(SUPPLIED RECORDS begins)
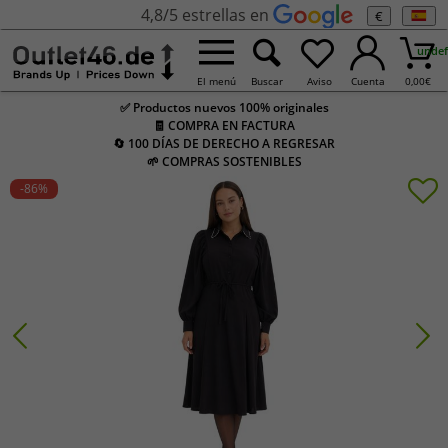
4,8/5 estrellas en
€
undef
El menú
Buscar
Aviso
Cuenta
0,00
€
✅ Productos nuevos 100% originales
🧾 COMPRA EN FACTURA
🔄 100 DÍAS DE DERECHO A REGRESAR
🌱 COMPRAS SOSTENIBLES
-86
%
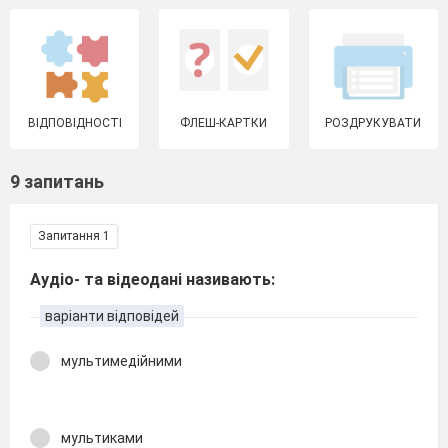
ВІДПОВІДНОСТІ
ФЛЕШ-КАРТКИ
РОЗДРУКУВАТИ
9 запитань
Запитання 1
Аудіо- та відеодані називають:
варіанти відповідей
мультимедійними
мультиками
(SUPPLIED RECORDS ends)
Substitute "Mi cuenta" for "Cuenta" in the rows above, copying every other line unchanged and leaving out the pictures.

■ THE ANSWER
4,8/5 estrellas en
€
undef
El menú
Buscar
Aviso
Mi cuenta
0,00
€
✅ Productos nuevos 100% originales
🧾 COMPRA EN FACTURA
🔄 100 DÍAS DE DERECHO A REGRESAR
🌱 COMPRAS SOSTENIBLES
-86
%
ВІДПОВІДНОСТІ
ФЛЕШ-КАРТКИ
РОЗДРУКУВАТИ
9 запитань
Запитання 1
Аудіо- та відеодані називають:
варіанти відповідей
мультимедійними
мультиками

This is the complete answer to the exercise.